Besser, man sitzt schon gut. Etwa auf einem Fauteuil Viennois von Thonet, wie ihn der Wiener Zeichner und Grafiker Tino Erben auf dem Cover platziert hat – samt einem der großen Wiener Infragesteller. Antje Damm lässt das Kind auf der 1002. dann gleich drei zentrale Fragen auf einen Sitz stellen. Schon auf den ersten paar Seiten sind wir ziemlich weit gekommen. Und auch der Rest sind Fragen, Fragen, …
"Werde ich meinen Platz finden?" lautet jene, die Ulrike Schrimpf in einem jener Bücher gefunden hat, die mehr Fragen stellen als sie Antworten liefern. Und daher – nicht nur – Kinder zum Philosophieren bringen. Die Platzfrage stammt im Übrigen von Britta Teckentrup, die dazu einen Stapel harter Stühle gestellt hat. Und Antje Damm ist in diesem Beitrag auch mit zwei Büchern vertreten.
Wie stellen sich Autor*innen das Jenseits vor, ganz konkret? Anna Winkler-Benders hat nachgesehen und -gelesen und unter anderem Stian Holes himmlisches Kaffeekränzchen gesichtet, bei dem alle Beteiligten auf schwebenden Stühlen sitzen (was nicht am Carlsberg liegen wird, das auf dem ebenfalls schwerelosen Tisch steht).

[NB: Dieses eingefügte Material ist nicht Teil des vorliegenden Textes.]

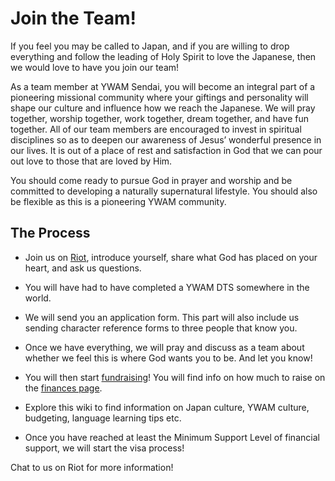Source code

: # Join the Team!

If you feel you may be called to Japan, and if you are willing to drop everything and follow the leading of Holy Spirit to love the Japanese, then we would love to have you join our team!

As a team member at YWAM Sendai, you will become an integral part of a pioneering missional community where your giftings and personality will shape our culture and influence how we reach the Japanese. We will pray together, worship together, work together, dream together, and have fun together. All of our team members are encouraged to invest in spiritual disciplines so as to deepen our awareness of Jesus’ wonderful presence in our lives. It is out of a place of rest and satisfaction in God that we can pour out love to those that are loved by Him.

You should come ready to pursue God in prayer and worship and be committed to developing a naturally supernatural lifestyle. You should also be flexible as this is a pioneering YWAM community.

## The Process

* Join us on [Riot](tools.md), introduce yourself, share what God has placed on your heart, and ask us questions.

* You will have had to have completed a YWAM DTS somewhere in the world.

* We will send you an application form. This part will also include us sending character reference forms to three people that know you.

* Once we have everything, we will pray and discuss as a team about whether we feel this is where God wants you to be. And let you know!

* You will then start [fundraising](fundraising.md)! You will find info on how much to raise on the [finances page](finances.md).

* Explore this wiki to find information on Japan culture, YWAM culture, budgeting, language learning tips etc.

* Once you have reached at least the Minimum Support Level of financial support, we will start the visa process!

Chat to us on Riot for more information!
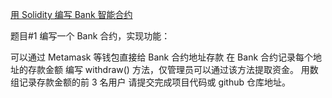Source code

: [用 Solidity 编写 Bank 智能合约](https://decert.me/quests/c43324bc-0220-4e81-b533-668fa644c1c3)

题目#1
编写一个 Bank 合约，实现功能：

可以通过 Metamask 等钱包直接给 Bank 合约地址存款
在 Bank 合约记录每个地址的存款金额
编写 withdraw() 方法，仅管理员可以通过该方法提取资金。
用数组记录存款金额的前 3 名用户
请提交完成项目代码或 github 仓库地址。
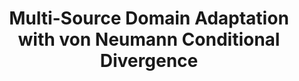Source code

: ---
# Determines which paper appears first (lowest number (0) appears first)
sequence_id: 13

# Paper title
title: Multi-Source Domain Adaptation with von Neumann Conditional Divergence

# Paper authors
authors: Shaker, Ammar*; Yu, Shujian

# Link to the paper's pdf (place in the `assets/pdf/papers` directory)
paper: 13.pdf

# Link to the paper's pdf (place in the `assets/pdf/papers` directory)
poster: 13.pdf
---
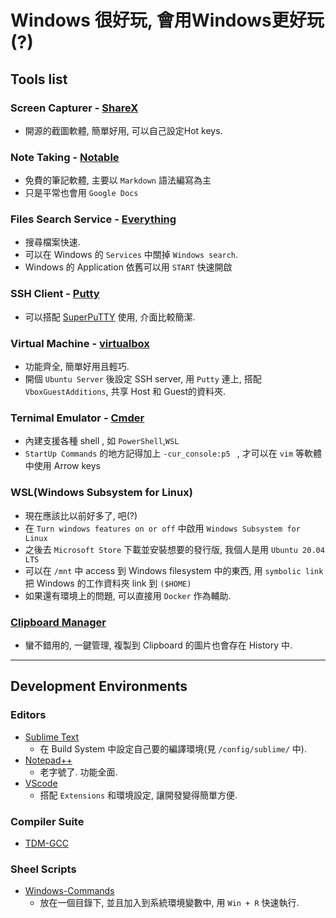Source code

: # Windows 很好玩, 會用Windows更好玩(?)

## Tools list
### Screen Capturer - [ShareX](https://getsharex.com/)
- 開源的截圖軟體, 簡單好用, 可以自己設定Hot keys.

### Note Taking - [Notable](https://notable.app/)
- 免費的筆記軟體, 主要以 `Markdown` 語法編寫為主
- 只是平常也會用 `Google Docs` 

### Files Search Service - [Everything](https://www.voidtools.com/)
- 搜尋檔案快速.
- 可以在 Windows 的 `Services` 中關掉 `Windows search`.
- Windows 的 Application 依舊可以用 `START` 快速開啟

### SSH Client - [Putty](https://www.putty.org/)
- 可以搭配 [SuperPuTTY](https://github.com/jimradford/superputty) 使用, 介面比較簡潔.

### Virtual Machine - [virtualbox](https://www.virtualbox.org/)
- 功能齊全, 簡單好用且輕巧.
- 開個 `Ubuntu Server` 後設定 SSH server, 用 `Putty` 連上, 搭配 `VboxGuestAdditions`, 共享 Host 和 Guest的資料夾.

### Ternimal Emulator - [Cmder](https://cmder.net/)
- 內建支援各種 shell , 如 `PowerShell`,`WSL`
- `StartUp Commands` 的地方記得加上 `-cur_console:p5 ` , 才可以在 `vim` 等軟體中使用 Arrow keys

### WSL(Windows Subsystem for Linux)
- 現在應該比以前好多了, 吧(?)
- 在 `Turn windows features on or off` 中啟用 `Windows Subsystem for Linux` 
- 之後去 `Microsoft Store` 下載並安裝想要的發行版, 我個人是用 `Ubuntu 20.04 LTS`
- 可以在 `/mnt` 中 access 到 Windows filesystem 中的東西, 用 `symbolic link` 把 Windows 的工作資料夾 link 到 `($HOME)`
- 如果還有環境上的問題, 可以直接用 `Docker` 作為輔助.

### [Clipboard Manager](https://support.microsoft.com/en-us/windows/clipboard-in-windows-10-c436501e-985d-1c8d-97ea-fe46ddf338c6)
- 蠻不錯用的, 一鍵管理, 複製到 Clipboard 的圖片也會存在 History 中.

---

## Development Environments
### Editors
- [Sublime Text](https://www.sublimetext.com/)
  - 在 Build System 中設定自己要的編譯環境(見 `/config/sublime/` 中).
- [Notepad++](https://notepad-plus-plus.org/)
  - 老字號了. 功能全面.
- [VScode](https://code.visualstudio.com/)
  - 搭配 `Extensions` 和環境設定, 讓開發變得簡單方便.

### Compiler Suite
- [TDM-GCC](https://jmeubank.github.io/tdm-gcc/)

### Sheel Scripts
- [Windows-Commands](https://docs.microsoft.com/en-us/windows-server/administration/windows-commands/windows-commands)
  - 放在一個目錄下, 並且加入到系統環境變數中, 用 `Win + R` 快速執行.

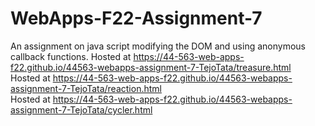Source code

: # WebApps-F22-Assignment-7
An assignment on java script modifying the DOM and using anonymous callback functions.
Hosted at https://44-563-web-apps-f22.github.io/44563-webapps-assignment-7-TejoTata/treasure.html<br>
Hosted at https://44-563-web-apps-f22.github.io/44563-webapps-assignment-7-TejoTata/reaction.html<br>
Hosted at https://44-563-web-apps-f22.github.io/44563-webapps-assignment-7-TejoTata/cycler.html
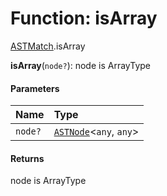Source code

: # Function: isArray

[ASTMatch](/en/auto-docs/editor/modules/ASTMatch.md).isArray

**isArray**(`node?`): node is ArrayType

#### Parameters

| Name | Type |
| :------ | :------ |
| `node?` | [`ASTNode`](/en/auto-docs/editor/classes/ASTNode.md)<`any`, `any`> |

#### Returns

node is ArrayType
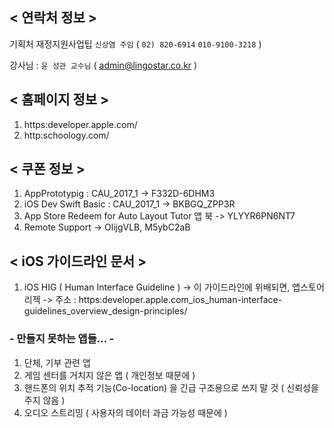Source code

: ## < 연락처 정보 >
기획처 재정지원사업팁 `신상염 주임` 
( `02) 820-6914` `010-9100-3218` ) 
 
강사님 : `윤 성관 교수님` ( admin@lingostar.co.kr )

## < 홈페이지 정보 >
1. https:developer.apple.com/
2. http:schoology.com/

## < 쿠폰 정보 >
1. AppPrototypig : CAU_2017_1 -> F332D-6DHM3
2. iOS Dev Swift Basic : CAU_2017_1 -> BKBGQ_ZPP3R
3. App Store Redeem for Auto Layout Tutor 앱 북 -> YLYYR6PN6NT7
4. Remote Support -> OlijgVLB, M5ybC2aB

## < iOS 가이드라인 문서 >
1. iOS HIG ( Human Interface Guideline ) -> 이 가이드라인에 위배되면, 앱스토어 리젝 
-> 주소 : https:developer.apple.com_ios_human-interface-guidelines_overview_design-principles/

### - 만들지 못하는 앱들… -
1. 단체, 기부 관련 앱
2. 게임 센터를 거치지 않은 앱 ( 개인정보 때문에 )
3. 핸드폰의 위치 추적 기능(Co-location) 을 긴급 구조용으로 쓰지 말 것 ( 신뢰성을 주지 않음 )
4. 오디오 스트리밍 ( 사용자의 데이터 과금 가능성 때문에 )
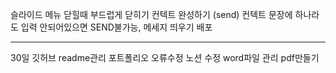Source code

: 슬라이드 메뉴 닫힐때 부드럽게 닫히기
컨텍트 완성하기 (send)
컨텍트 문장에 하나라도 입력 안되어있으면 SEND불가능, 메세지 띄우기
배포

---

30일
깃허브 readme관리
포트폴리오 오류수정
노션 수정
word파일 관리
pdf만들기
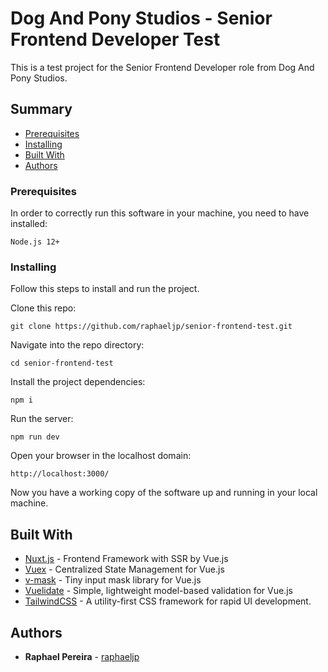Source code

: # Dog And Pony Studios - Senior Frontend Developer Test

This is a test project for the Senior Frontend Developer role from Dog And Pony Studios.

## Summary

- [Prerequisites](#prerequisites)
- [Installing](#installing)
- [Built With](#built-with)
- [Authors](#authors)

### Prerequisites

In order to correctly run this software in your machine, you need to have installed:

    Node.js 12+

### Installing

Follow this steps to install and run the project.

Clone this repo:

    git clone https://github.com/raphaeljp/senior-frontend-test.git

Navigate into the repo directory:

    cd senior-frontend-test

Install the project dependencies:

    npm i

Run the server:

    npm run dev

Open your browser in the localhost domain:

    http://localhost:3000/

Now you have a working copy of the software up and running in your local machine.

## Built With

- [Nuxt.js](https://nuxtjs.org/) - Frontend Framework with SSR by Vue.js
- [Vuex](https://github.com/vuejs/vuex) - Centralized State Management for Vue.js
- [v-mask](https://github.com/probil/v-mask) - Tiny input mask library for Vue.js
- [Vuelidate](https://vuelidate.js.org/) - Simple, lightweight model-based validation for Vue.js
- [TailwindCSS](https://tailwindcss.com/) - A utility-first CSS framework for rapid UI development.

## Authors

- **Raphael Pereira** - [raphaeljp](https://github.com/raphaeljp)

Noch deutlich schräger allerdings ist Neil Smiths Himmel nur für amerikanische Pubertierende. Will man sich das vorstellen? Eher nicht.
Eine Menge Fragen zieht Vitali Konstantinovs Beitrag nach sich. Der Meister aller Schriften versammelt in seiner kurzen Bildgeschichte des Fragezeichens einige eigenartige Gestalten. Wer zum Beispiel ist König Ibrahim Njoya – und was bedeuten die ganzen Zahlen drumrum? … "Da musst du jemand anders fragen." Tamara Bach vielleicht? Ihren Text zum Fragezeichen hätte ich gern vorlaut nachgemacht. Das ging natürlich nicht. Fest steht aber, dass die Berliner Autorin Antworten schuldig bleibt. Eine Besprechung ihres klassen neuen Buchs ist auf Seite 58 nachzulesen.
Nicht nur Fragen, sondern auch Antworten müssen Sachbücher liefern. Jene Kolleginnen, die in 1001 Buch regelmäßig ebensolche besprechen, bringen diesmal vor, was ihnen dabei wichtig ist. Heike Elisabeth Jüngst weiß, was Pigmente oder andere Fachwörter im Bilderbuch zu suchen haben. Marlene Zöhrer zeigt, dass ein Sachbuch sehr klein sein kann oder sehr groß, jedenfalls aber der Sache, der es dient, angemessen sein muss. Manuela Kalbermatten bekennt, dass sie eher aus Sachbüchern lernt, die ihr nicht in erster Linie was erklären, sondern was erzählen wollen. Dass das beim Integral nicht geklappt hat, verschweigt sie nicht. Heike Byn listet 5 allerbeste Sachbücher auf. Und als Bonus setzt Renate Grubert, die nicht für uns rezensiert, aber mit Büchern sonst fast alles gemacht hat, der Gattung Sachbuch ein Sahnehäubchen oben drauf.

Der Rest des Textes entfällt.